If we can sample enough times to distinguish whether the measurement results are distributed more like $(\frac12,\frac12)$ or $(\frac34,\frac14)$, we can determine with high probability whether the qubit is initially in the state $|0\rangle$ or the state $|1\rangle$.
The similarity of the probabilities-and-update formulae to those of projective measurement, and the fact that we can use measurement statistics to get information about the state measured, motivates a generalization of the notion of 'measurement' to include procedures such as the one above: we may describe possible measurement outcomes by one, two, or more operators $M_c$ (which are in fact 'Kraus operators', objects associated to CPTP maps), with outcomes described by a slightly generalized Born rule
$$ \Pr\limits_{|\psi_0\rangle}(\text{result}=c) \;=\; \langle \psi_0 | M_c^\dagger M_c | \psi_0 \rangle \;, $$
where $M_c$ is a Kraus operator associated with your measurement, and with an update rule given by
$$ |\psi_1\rangle \;=\; \frac{M_c |\psi_0\rangle}{\sqrt{\langle \psi_0 | M_c^\dagger M_c | \psi_0 \rangle}} \;.$$
In order for the probabilities to be conserved (so that with certainty at least one of the measurement results occurs), we require $\sum_c M_c^\dagger M_c = I$. This is the more general form in your question, described by Nielsen and Chaung. (Again, this looks slightly better when describing states by density operators.)
General remarks.
In general, any time that we introduce an ancilla (or collection of ancillas) A, interact a qubit (or register of several qubits) X unitarily with A, and then perform a projective measurement on A, this gives rise to a sort of measurement of X; the measurement operators can then be described by some collection of positive-semidefinite operators $M_c$ such that $\sum_c M_c^\dagger M_c \;=\; I$ (again so that probability is conserved).

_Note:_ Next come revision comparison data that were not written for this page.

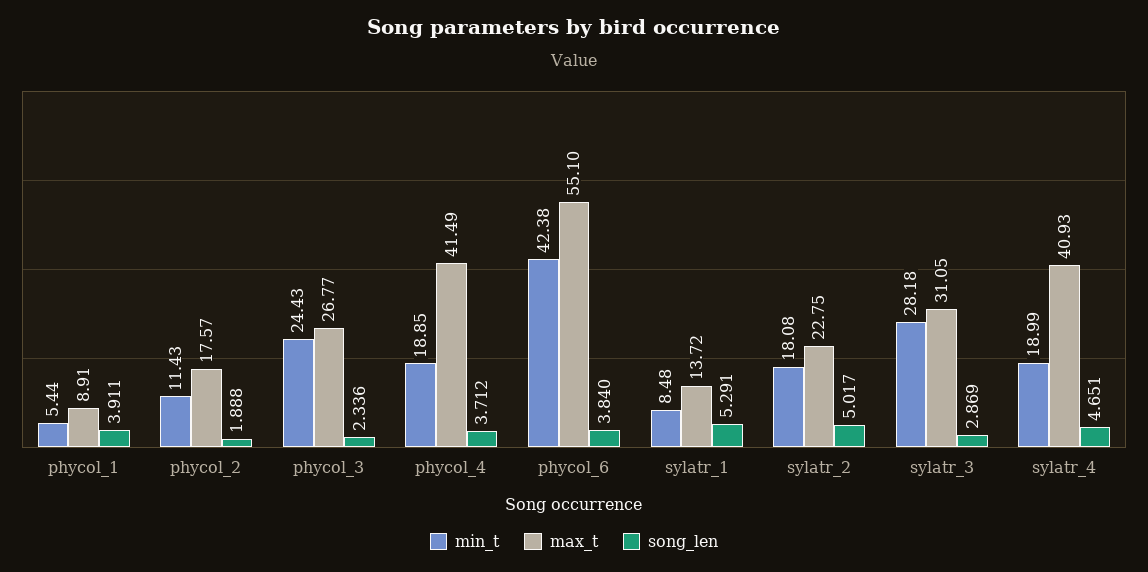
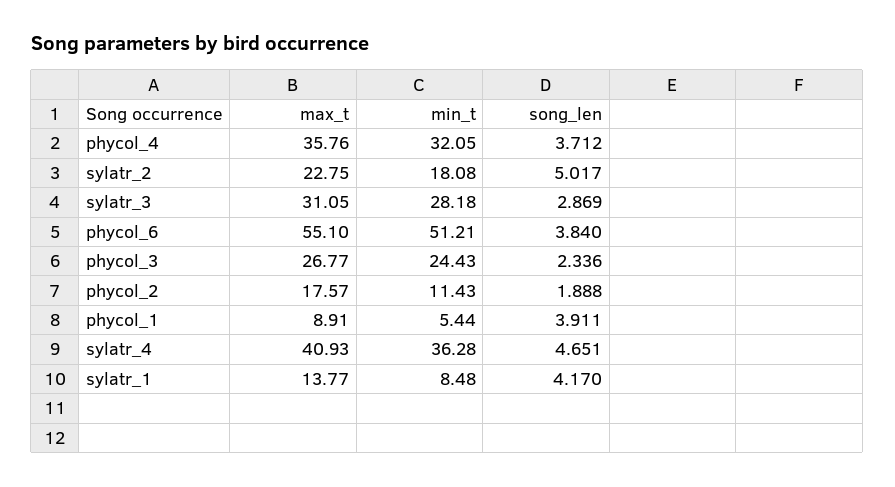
  {
    "min_t": {
      "phycol_1": 5.44,
      "phycol_2": 11.43,
      "phycol_3": 24.43,
-     "phycol_4": 18.85,
+     "phycol_4": 32.05,
-     "phycol_6": 42.38,
+     "phycol_6": 51.21,
      "sylatr_1": 8.48,
      "sylatr_2": 18.08,
      "sylatr_3": 28.18,
-     "sylatr_4": 18.99
+     "sylatr_4": 36.28
    },
    "max_t": {
      "phycol_1": 8.91,
      "phycol_2": 17.57,
      "phycol_3": 26.77,
-     "phycol_4": 41.49,
+     "phycol_4": 35.76,
      "phycol_6": 55.1,
-     "sylatr_1": 13.72,
+     "sylatr_1": 13.77,
      "sylatr_2": 22.75,
      "sylatr_3": 31.05,
      "sylatr_4": 40.93
    },
    "song_len": {
      "phycol_1": 3.911,
      "phycol_2": 1.888,
      "phycol_3": 2.336,
      "phycol_4": 3.712,
      "phycol_6": 3.84,
-     "sylatr_1": 5.291,
+     "sylatr_1": 4.17,
      "sylatr_2": 5.017,
      "sylatr_3": 2.869,
      "sylatr_4": 4.651
    }
  }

The more general, weaker measurements described here are more closely related to POVMs, which allow you to easily describe measurement probabilities 'abstractly', without an explicit choice of transformations $M_c$, by providing operators $E_c = M_c^\dagger M_c$ and allowing you to use these in the Born rule to compute probabilities. As I alluded to both above and in my previous response, POVMs can be regarded as describing statistically-available information about a system.

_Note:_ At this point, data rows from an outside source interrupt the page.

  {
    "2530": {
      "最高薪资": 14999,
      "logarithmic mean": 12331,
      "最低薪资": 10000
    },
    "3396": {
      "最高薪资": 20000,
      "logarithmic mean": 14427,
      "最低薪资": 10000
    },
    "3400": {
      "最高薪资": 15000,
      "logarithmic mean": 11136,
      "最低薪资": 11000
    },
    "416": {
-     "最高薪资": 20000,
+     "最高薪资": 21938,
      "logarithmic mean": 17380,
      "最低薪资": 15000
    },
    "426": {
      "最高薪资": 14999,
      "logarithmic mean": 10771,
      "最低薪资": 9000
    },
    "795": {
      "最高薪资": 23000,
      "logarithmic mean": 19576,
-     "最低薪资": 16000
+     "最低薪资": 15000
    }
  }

Thinking of measurements in terms of Kraus operators (and in terms of a 'measurement result register' A as above) in this way allows you to subsume the notion of measurement into that of a CPTP map, which is an idea that I enjoy. (However, this doesn't really change things from an analytical standpoint, and isn't something you should worry about if you're not yet comfortable with CPTP maps).